● Exercise brief
Copy the data below in full, exactly as it appears.

● Input for this task
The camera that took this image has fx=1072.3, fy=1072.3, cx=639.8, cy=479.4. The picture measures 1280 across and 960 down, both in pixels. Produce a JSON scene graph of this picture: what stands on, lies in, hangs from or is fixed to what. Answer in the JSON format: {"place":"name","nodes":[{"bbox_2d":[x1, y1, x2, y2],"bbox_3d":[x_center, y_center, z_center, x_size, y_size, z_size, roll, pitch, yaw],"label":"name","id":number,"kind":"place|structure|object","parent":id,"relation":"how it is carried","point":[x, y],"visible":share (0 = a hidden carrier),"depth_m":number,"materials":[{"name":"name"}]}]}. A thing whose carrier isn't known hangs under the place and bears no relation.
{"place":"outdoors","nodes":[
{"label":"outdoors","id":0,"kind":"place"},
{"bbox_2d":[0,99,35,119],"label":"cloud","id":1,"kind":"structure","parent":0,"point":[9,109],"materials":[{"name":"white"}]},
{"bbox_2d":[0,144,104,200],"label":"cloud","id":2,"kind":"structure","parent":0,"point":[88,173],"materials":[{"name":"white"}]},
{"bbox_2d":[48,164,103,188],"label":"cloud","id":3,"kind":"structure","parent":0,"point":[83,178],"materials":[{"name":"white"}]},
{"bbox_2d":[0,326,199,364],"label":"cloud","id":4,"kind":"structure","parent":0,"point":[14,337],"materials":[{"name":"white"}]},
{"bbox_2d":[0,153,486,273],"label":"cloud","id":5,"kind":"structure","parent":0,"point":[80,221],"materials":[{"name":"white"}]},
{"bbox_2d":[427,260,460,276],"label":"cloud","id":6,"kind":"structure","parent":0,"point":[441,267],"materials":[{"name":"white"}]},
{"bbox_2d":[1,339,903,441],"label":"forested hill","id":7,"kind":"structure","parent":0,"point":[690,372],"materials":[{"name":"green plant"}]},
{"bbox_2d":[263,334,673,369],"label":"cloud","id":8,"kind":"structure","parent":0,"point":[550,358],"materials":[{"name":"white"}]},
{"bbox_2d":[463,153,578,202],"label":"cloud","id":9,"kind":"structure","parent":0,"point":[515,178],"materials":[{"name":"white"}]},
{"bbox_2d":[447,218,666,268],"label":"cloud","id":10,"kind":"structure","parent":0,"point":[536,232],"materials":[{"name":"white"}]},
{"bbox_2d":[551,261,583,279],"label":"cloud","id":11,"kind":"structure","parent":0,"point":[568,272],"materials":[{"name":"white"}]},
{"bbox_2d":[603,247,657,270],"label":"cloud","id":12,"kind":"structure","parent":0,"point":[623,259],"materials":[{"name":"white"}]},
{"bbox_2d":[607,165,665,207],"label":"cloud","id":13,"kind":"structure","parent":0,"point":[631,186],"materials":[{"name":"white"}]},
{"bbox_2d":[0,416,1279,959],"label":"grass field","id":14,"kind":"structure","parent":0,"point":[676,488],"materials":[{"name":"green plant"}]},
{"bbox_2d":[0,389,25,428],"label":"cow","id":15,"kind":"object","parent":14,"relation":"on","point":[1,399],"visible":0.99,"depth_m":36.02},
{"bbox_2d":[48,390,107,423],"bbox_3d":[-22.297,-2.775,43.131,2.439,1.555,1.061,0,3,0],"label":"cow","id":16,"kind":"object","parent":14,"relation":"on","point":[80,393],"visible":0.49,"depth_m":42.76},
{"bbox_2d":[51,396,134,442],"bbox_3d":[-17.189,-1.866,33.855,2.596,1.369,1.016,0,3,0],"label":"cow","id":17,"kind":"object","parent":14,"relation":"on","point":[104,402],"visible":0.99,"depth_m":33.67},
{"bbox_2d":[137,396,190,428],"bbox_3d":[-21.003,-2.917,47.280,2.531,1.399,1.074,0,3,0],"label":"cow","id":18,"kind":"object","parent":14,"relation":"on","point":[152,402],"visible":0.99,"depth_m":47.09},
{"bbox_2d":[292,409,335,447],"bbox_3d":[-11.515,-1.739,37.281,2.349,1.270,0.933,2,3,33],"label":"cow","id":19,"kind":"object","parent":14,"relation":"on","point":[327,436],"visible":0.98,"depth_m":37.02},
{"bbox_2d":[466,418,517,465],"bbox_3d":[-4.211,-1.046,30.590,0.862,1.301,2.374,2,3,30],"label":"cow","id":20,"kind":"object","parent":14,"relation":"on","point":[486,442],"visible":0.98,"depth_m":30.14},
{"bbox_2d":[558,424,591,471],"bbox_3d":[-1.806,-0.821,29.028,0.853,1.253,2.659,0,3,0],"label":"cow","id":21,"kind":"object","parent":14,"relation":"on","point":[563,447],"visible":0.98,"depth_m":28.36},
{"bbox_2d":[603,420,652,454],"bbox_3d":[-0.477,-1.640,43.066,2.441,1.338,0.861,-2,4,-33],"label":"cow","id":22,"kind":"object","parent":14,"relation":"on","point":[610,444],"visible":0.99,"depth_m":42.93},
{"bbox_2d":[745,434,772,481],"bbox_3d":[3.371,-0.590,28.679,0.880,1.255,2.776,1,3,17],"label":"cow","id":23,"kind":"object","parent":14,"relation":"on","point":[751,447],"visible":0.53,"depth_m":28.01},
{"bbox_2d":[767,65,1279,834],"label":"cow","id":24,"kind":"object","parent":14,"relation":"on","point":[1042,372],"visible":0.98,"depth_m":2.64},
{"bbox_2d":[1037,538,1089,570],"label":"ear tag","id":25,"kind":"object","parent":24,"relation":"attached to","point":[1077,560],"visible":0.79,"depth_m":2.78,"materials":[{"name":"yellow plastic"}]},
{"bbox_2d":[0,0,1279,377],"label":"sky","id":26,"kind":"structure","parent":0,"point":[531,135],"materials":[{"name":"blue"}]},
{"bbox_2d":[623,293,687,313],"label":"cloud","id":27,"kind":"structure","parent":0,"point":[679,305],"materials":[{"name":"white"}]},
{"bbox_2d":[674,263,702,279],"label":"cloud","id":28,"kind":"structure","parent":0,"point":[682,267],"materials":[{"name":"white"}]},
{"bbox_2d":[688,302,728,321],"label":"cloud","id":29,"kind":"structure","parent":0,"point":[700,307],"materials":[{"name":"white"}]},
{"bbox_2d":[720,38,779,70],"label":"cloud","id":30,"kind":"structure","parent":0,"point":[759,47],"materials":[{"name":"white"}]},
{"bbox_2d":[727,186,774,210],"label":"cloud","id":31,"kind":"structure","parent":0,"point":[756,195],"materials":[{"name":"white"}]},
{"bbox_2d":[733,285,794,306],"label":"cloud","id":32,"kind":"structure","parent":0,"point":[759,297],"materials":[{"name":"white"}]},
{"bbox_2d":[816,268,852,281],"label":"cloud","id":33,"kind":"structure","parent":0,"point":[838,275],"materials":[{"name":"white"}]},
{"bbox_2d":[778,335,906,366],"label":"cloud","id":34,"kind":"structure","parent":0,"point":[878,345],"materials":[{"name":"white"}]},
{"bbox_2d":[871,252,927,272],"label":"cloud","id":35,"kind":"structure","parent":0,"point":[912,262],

● Solved problem
The camera that took this image has fx=1072.3, fy=1072.3, cx=639.8, cy=479.4. The picture measures 1280 across and 960 down, both in pixels. Produce a JSON scene graph of this picture: what stands on, lies in, hangs from or is fixed to what. Answer in the JSON format: {"place":"name","nodes":[{"bbox_2d":[x1, y1, x2, y2],"bbox_3d":[x_center, y_center, z_center, x_size, y_size, z_size, roll, pitch, yaw],"label":"name","id":number,"kind":"place|structure|object","parent":id,"relation":"how it is carried","point":[x, y],"visible":share (0 = a hidden carrier),"depth_m":number,"materials":[{"name":"name"}]}]}. A thing whose carrier isn't known hangs under the place and bears no relation.
{"place":"outdoors","nodes":[
{"label":"outdoors","id":0,"kind":"place"},
{"bbox_2d":[0,99,35,119],"label":"cloud","id":1,"kind":"structure","parent":0,"point":[9,109],"materials":[{"name":"white"}]},
{"bbox_2d":[0,144,104,200],"label":"cloud","id":2,"kind":"structure","parent":0,"point":[88,173],"materials":[{"name":"white"}]},
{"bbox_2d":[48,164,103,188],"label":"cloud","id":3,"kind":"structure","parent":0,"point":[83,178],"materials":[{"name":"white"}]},
{"bbox_2d":[0,326,199,364],"label":"cloud","id":4,"kind":"structure","parent":0,"point":[14,337],"materials":[{"name":"white"}]},
{"bbox_2d":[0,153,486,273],"label":"cloud","id":5,"kind":"structure","parent":0,"point":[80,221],"materials":[{"name":"white"}]},
{"bbox_2d":[427,260,460,276],"label":"cloud","id":6,"kind":"structure","parent":0,"point":[441,267],"materials":[{"name":"white"}]},
{"bbox_2d":[1,339,903,441],"label":"forested hill","id":7,"kind":"structure","parent":0,"point":[690,372],"materials":[{"name":"green plant"}]},
{"bbox_2d":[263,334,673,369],"label":"cloud","id":8,"kind":"structure","parent":0,"point":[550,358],"materials":[{"name":"white"}]},
{"bbox_2d":[463,153,578,202],"label":"cloud","id":9,"kind":"structure","parent":0,"point":[515,178],"materials":[{"name":"white"}]},
{"bbox_2d":[447,218,666,268],"label":"cloud","id":10,"kind":"structure","parent":0,"point":[536,232],"materials":[{"name":"white"}]},
{"bbox_2d":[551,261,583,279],"label":"cloud","id":11,"kind":"structure","parent":0,"point":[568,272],"materials":[{"name":"white"}]},
{"bbox_2d":[603,247,657,270],"label":"cloud","id":12,"kind":"structure","parent":0,"point":[623,259],"materials":[{"name":"white"}]},
{"bbox_2d":[607,165,665,207],"label":"cloud","id":13,"kind":"structure","parent":0,"point":[631,186],"materials":[{"name":"white"}]},
{"bbox_2d":[0,416,1279,959],"label":"grass field","id":14,"kind":"structure","parent":0,"point":[676,488],"materials":[{"name":"green plant"}]},
{"bbox_2d":[0,389,25,428],"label":"cow","id":15,"kind":"object","parent":14,"relation":"on","point":[1,399],"visible":0.99,"depth_m":36.02},
{"bbox_2d":[48,390,107,423],"bbox_3d":[-22.297,-2.775,43.131,2.439,1.555,1.061,0,3,0],"label":"cow","id":16,"kind":"object","parent":14,"relation":"on","point":[80,393],"visible":0.49,"depth_m":42.76},
{"bbox_2d":[51,396,134,442],"bbox_3d":[-17.189,-1.866,33.855,2.596,1.369,1.016,0,3,0],"label":"cow","id":17,"kind":"object","parent":14,"relation":"on","point":[104,402],"visible":0.99,"depth_m":33.67},
{"bbox_2d":[137,396,190,428],"bbox_3d":[-21.003,-2.917,47.280,2.531,1.399,1.074,0,3,0],"label":"cow","id":18,"kind":"object","parent":14,"relation":"on","point":[152,402],"visible":0.99,"depth_m":47.09},
{"bbox_2d":[292,409,335,447],"bbox_3d":[-11.515,-1.739,37.281,2.349,1.270,0.933,2,3,33],"label":"cow","id":19,"kind":"object","parent":14,"relation":"on","point":[327,436],"visible":0.98,"depth_m":37.02},
{"bbox_2d":[466,418,517,465],"bbox_3d":[-4.211,-1.046,30.590,0.862,1.301,2.374,2,3,30],"label":"cow","id":20,"kind":"object","parent":14,"relation":"on","point":[486,442],"visible":0.98,"depth_m":30.14},
{"bbox_2d":[558,424,591,471],"bbox_3d":[-1.806,-0.821,29.028,0.853,1.253,2.659,0,3,0],"label":"cow","id":21,"kind":"object","parent":14,"relation":"on","point":[563,447],"visible":0.98,"depth_m":28.36},
{"bbox_2d":[603,420,652,454],"bbox_3d":[-0.477,-1.640,43.066,2.441,1.338,0.861,-2,4,-33],"label":"cow","id":22,"kind":"object","parent":14,"relation":"on","point":[610,444],"visible":0.99,"depth_m":42.93},
{"bbox_2d":[745,434,772,481],"bbox_3d":[3.371,-0.590,28.679,0.880,1.255,2.776,1,3,17],"label":"cow","id":23,"kind":"object","parent":14,"relation":"on","point":[751,447],"visible":0.53,"depth_m":28.01},
{"bbox_2d":[767,65,1279,834],"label":"cow","id":24,"kind":"object","parent":14,"relation":"on","point":[1042,372],"visible":0.98,"depth_m":2.64},
{"bbox_2d":[1037,538,1089,570],"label":"ear tag","id":25,"kind":"object","parent":24,"relation":"attached to","point":[1077,560],"visible":0.79,"depth_m":2.78,"materials":[{"name":"yellow plastic"}]},
{"bbox_2d":[0,0,1279,377],"label":"sky","id":26,"kind":"structure","parent":0,"point":[531,135],"materials":[{"name":"blue"}]},
{"bbox_2d":[623,293,687,313],"label":"cloud","id":27,"kind":"structure","parent":0,"point":[679,305],"materials":[{"name":"white"}]},
{"bbox_2d":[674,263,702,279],"label":"cloud","id":28,"kind":"structure","parent":0,"point":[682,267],"materials":[{"name":"white"}]},
{"bbox_2d":[688,302,728,321],"label":"cloud","id":29,"kind":"structure","parent":0,"point":[700,307],"materials":[{"name":"white"}]},
{"bbox_2d":[720,38,779,70],"label":"cloud","id":30,"kind":"structure","parent":0,"point":[759,47],"materials":[{"name":"white"}]},
{"bbox_2d":[727,186,774,210],"label":"cloud","id":31,"kind":"structure","parent":0,"point":[756,195],"materials":[{"name":"white"}]},
{"bbox_2d":[733,285,794,306],"label":"cloud","id":32,"kind":"structure","parent":0,"point":[759,297],"materials":[{"name":"white"}]},
{"bbox_2d":[816,268,852,281],"label":"cloud","id":33,"kind":"structure","parent":0,"point":[838,275],"materials":[{"name":"white"}]},
{"bbox_2d":[778,335,906,366],"label":"cloud","id":34,"kind":"structure","parent":0,"point":[878,345],"materials":[{"name":"white"}]},
{"bbox_2d":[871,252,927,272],"label":"cloud","id":35,"kind":"structure","parent":0,"point":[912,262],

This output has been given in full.